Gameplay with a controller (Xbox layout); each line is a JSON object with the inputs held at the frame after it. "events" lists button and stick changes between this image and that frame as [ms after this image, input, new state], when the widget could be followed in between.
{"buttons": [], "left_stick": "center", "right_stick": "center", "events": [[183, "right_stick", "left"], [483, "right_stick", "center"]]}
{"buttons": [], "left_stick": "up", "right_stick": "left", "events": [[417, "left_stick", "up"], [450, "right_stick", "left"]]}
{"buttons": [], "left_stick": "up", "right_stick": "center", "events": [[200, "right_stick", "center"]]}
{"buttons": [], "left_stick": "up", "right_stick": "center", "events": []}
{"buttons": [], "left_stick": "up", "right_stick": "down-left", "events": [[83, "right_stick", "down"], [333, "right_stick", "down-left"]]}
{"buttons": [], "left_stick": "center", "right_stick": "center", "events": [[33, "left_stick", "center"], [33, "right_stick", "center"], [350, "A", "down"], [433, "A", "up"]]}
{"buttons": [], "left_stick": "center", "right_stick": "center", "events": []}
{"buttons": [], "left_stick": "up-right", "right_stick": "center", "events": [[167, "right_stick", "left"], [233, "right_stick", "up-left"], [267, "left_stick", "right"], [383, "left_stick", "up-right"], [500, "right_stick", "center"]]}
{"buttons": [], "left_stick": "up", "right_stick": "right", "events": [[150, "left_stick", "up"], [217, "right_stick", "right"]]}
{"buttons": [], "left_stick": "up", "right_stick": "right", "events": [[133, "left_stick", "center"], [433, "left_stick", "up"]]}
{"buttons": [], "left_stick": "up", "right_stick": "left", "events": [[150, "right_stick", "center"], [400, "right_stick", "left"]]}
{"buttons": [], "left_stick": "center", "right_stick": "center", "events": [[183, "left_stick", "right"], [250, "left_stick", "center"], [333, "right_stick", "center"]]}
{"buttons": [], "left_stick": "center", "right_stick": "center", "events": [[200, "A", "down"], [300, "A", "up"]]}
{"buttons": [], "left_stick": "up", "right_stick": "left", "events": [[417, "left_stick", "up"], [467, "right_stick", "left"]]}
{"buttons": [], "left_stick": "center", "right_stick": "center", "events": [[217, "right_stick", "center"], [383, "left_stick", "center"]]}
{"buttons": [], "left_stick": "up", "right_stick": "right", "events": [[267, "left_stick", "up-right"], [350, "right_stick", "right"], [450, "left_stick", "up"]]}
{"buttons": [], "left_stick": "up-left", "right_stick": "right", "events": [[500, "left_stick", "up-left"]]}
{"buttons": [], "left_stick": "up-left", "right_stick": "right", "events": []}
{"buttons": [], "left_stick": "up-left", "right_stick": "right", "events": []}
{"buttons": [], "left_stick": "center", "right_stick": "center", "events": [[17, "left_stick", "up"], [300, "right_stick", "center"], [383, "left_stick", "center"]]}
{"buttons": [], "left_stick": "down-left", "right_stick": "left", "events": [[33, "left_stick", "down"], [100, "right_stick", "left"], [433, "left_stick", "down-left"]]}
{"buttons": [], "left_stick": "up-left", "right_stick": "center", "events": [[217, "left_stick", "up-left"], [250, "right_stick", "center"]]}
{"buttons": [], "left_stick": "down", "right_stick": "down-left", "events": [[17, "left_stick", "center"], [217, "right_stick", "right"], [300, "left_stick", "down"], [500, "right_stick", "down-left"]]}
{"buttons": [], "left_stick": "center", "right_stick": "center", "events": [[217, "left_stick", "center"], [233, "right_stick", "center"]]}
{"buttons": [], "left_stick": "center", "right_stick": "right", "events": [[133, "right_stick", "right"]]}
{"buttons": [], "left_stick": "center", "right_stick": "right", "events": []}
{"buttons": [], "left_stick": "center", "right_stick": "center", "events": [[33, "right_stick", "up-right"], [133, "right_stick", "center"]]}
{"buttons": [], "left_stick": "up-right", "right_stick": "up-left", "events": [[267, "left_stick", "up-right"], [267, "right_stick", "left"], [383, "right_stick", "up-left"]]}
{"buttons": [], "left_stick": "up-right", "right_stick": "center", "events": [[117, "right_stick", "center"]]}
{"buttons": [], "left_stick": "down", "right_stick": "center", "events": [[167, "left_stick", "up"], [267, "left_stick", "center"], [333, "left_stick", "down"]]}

# # # #

**WHAT THIS TASK INVOLVES:**
Would you write out all of the data exactly as given?

**ANSWER FOR THE TASK:**
Gameplay with a controller (Xbox layout); each line is a JSON object with the inputs held at the frame after it. "events" lists button and stick changes between this image and that frame as [ms after this image, input, new state], when the widget could be followed in between.
{"buttons": [], "left_stick": "center", "right_stick": "center", "events": [[183, "right_stick", "left"], [483, "right_stick", "center"]]}
{"buttons": [], "left_stick": "up", "right_stick": "left", "events": [[417, "left_stick", "up"], [450, "right_stick", "left"]]}
{"buttons": [], "left_stick": "up", "right_stick": "center", "events": [[200, "right_stick", "center"]]}
{"buttons": [], "left_stick": "up", "right_stick": "center", "events": []}
{"buttons": [], "left_stick": "up", "right_stick": "down-left", "events": [[83, "right_stick", "down"], [333, "right_stick", "down-left"]]}
{"buttons": [], "left_stick": "center", "right_stick": "center", "events": [[33, "left_stick", "center"], [33, "right_stick", "center"], [350, "A", "down"], [433, "A", "up"]]}
{"buttons": [], "left_stick": "center", "right_stick": "center", "events": []}
{"buttons": [], "left_stick": "up-right", "right_stick": "center", "events": [[167, "right_stick", "left"], [233, "right_stick", "up-left"], [267, "left_stick", "right"], [383, "left_stick", "up-right"], [500, "right_stick", "center"]]}
{"buttons": [], "left_stick": "up", "right_stick": "right", "events": [[150, "left_stick", "up"], [217, "right_stick", "right"]]}
{"buttons": [], "left_stick": "up", "right_stick": "right", "events": [[133, "left_stick", "center"], [433, "left_stick", "up"]]}
{"buttons": [], "left_stick": "up", "right_stick": "left", "events": [[150, "right_stick", "center"], [400, "right_stick", "left"]]}
{"buttons": [], "left_stick": "center", "right_stick": "center", "events": [[183, "left_stick", "right"], [250, "left_stick", "center"], [333, "right_stick", "center"]]}
{"buttons": [], "left_stick": "center", "right_stick": "center", "events": [[200, "A", "down"], [300, "A", "up"]]}
{"buttons": [], "left_stick": "up", "right_stick": "left", "events": [[417, "left_stick", "up"], [467, "right_stick", "left"]]}
{"buttons": [], "left_stick": "center", "right_stick": "center", "events": [[217, "right_stick", "center"], [383, "left_stick", "center"]]}
{"buttons": [], "left_stick": "up", "right_stick": "right", "events": [[267, "left_stick", "up-right"], [350, "right_stick", "right"], [450, "left_stick", "up"]]}
{"buttons": [], "left_stick": "up-left", "right_stick": "right", "events": [[500, "left_stick", "up-left"]]}
{"buttons": [], "left_stick": "up-left", "right_stick": "right", "events": []}
{"buttons": [], "left_stick": "up-left", "right_stick": "right", "events": []}
{"buttons": [], "left_stick": "center", "right_stick": "center", "events": [[17, "left_stick", "up"], [300, "right_stick", "center"], [383, "left_stick", "center"]]}
{"buttons": [], "left_stick": "down-left", "right_stick": "left", "events": [[33, "left_stick", "down"], [100, "right_stick", "left"], [433, "left_stick", "down-left"]]}
{"buttons": [], "left_stick": "up-left", "right_stick": "center", "events": [[217, "left_stick", "up-left"], [250, "right_stick", "center"]]}
{"buttons": [], "left_stick": "down", "right_stick": "down-left", "events": [[17, "left_stick", "center"], [217, "right_stick", "right"], [300, "left_stick", "down"], [500, "right_stick", "down-left"]]}
{"buttons": [], "left_stick": "center", "right_stick": "center", "events": [[217, "left_stick", "center"], [233, "right_stick", "center"]]}
{"buttons": [], "left_stick": "center", "right_stick": "right", "events": [[133, "right_stick", "right"]]}
{"buttons": [], "left_stick": "center", "right_stick": "right", "events": []}
{"buttons": [], "left_stick": "center", "right_stick": "center", "events": [[33, "right_stick", "up-right"], [133, "right_stick", "center"]]}
{"buttons": [], "left_stick": "up-right", "right_stick": "up-left", "events": [[267, "left_stick", "up-right"], [267, "right_stick", "left"], [383, "right_stick", "up-left"]]}
{"buttons": [], "left_stick": "up-right", "right_stick": "center", "events": [[117, "right_stick", "center"]]}
{"buttons": [], "left_stick": "down", "right_stick": "center", "events": [[167, "left_stick", "up"], [267, "left_stick", "center"], [333, "left_stick", "down"]]}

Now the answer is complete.